> _PASAJE PROPORCIONADO_

┏━━

En primer lugar la versión de Un enemigo del pueblo de Ibsen, presentada en el Teatro Nacional Sucre, en un coproducción de la propia institución y con dirección de Christoph Baukmann. No voy a hablar de algunas deficiencias en la puesta en escena, en las actuaciones, sino que lo que nos atrapó fue la versión y el acto final en donde se produjo una auténtica asamblea, una suerte de votación popular, en donde estaba claro que las personas del público que intervinieron, lo hacían expresando una clara postura política. Tanto me sorprendió esa unanimidad que consideré que eran actores camuflados. Y no, eran auténticos espectadores que solicitaban el micrófono y hablaban en libertad.
Me parece una opción magnífica. Una participación real, una toma de postura de esas personas, un acto de ciudadanía comprometida, con aplausos y pocas (o ninguna) protestas ante ese claro posicionamiento. Y que se está haciendo, es decir que existe libertad de expresión, pese a que se critica en la obra precisamente eso, la falta de libertad de expresión, las connivencias del periodismo y el poder y otros muchos matices sobre al corrupción y la ética. Esta adaptación llevada a cabo por Roberto Aguilar, un periodista crítico con el gobierno de Correa, tiene esa virtualidad, colocar un texto de finales del siglo diecinueve del norte de Europa, casi en el ártico, como una valor importante de reflejo del momento histórico en los albores del siglo veintiuno en el centro del mundo. En este sentido, lo considero ejemplar.
Lo segundo que quisiera señalar es que no se pueden forzar los procesos. Hemos visto espectáculos solventes, incluso, «Caída», que consideramos muy logrado, otros incipientes, alguno que no tiene consistencia todavía para ser mostrados ante programadores internacionales sin poder tener un efecto contrario y crear frustraciones. Mantengo que las obras deben nacer en el seno de su sociedad, crecer ahí, tener el respaldo de unos públicos propios para poder después moverse en otras coordinadas geográficas. No se pueden crear productos para las giras internacionales de la nada, la internacionalización no puede ser el único objetivo de instituciones y festivales. Todo debe tener una especie de dramaturgia institucional, colectiva, para que se pueda entender lo que se hace y porqué se hace. Se debe reforzar la formación en todos lo niveles, la relación con la ciudadanía, con los públicos, saber cada grupo, creador, compañía o institución la labor que le corresponde, y después de mucho intercambio de ideas y de conocer sin tapujos los intereses de cada cual, crear un marco de entendimiento con acciones específicas planificadas para ir avanzando.

┗━━

> _TAREA 1_
Reproduzca sin ninguna alteración las líneas de los registros que van desde la que contiene "Identify all objects" hasta el final de dichos registros, con ambos extremos incluidos.
El pasaje y los registros son materiales independientes entre sí.

> _REGISTROS DE DATOS_

┏━━

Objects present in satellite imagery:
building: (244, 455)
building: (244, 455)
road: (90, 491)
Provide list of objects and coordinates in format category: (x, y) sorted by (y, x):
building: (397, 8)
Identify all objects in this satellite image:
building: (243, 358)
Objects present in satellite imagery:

┗━━

> _TAREA 2_
Enumere todas las personas que el pasaje menciona por su nombre.

> _RESPUESTA REDACTADA 1_
Identify all objects in this satellite image:
building: (243, 358)
Objects present in satellite imagery:

> _RESPUESTA REDACTADA 2_
Ibsen, Christoph Baukmann, Roberto Aguilar, Correa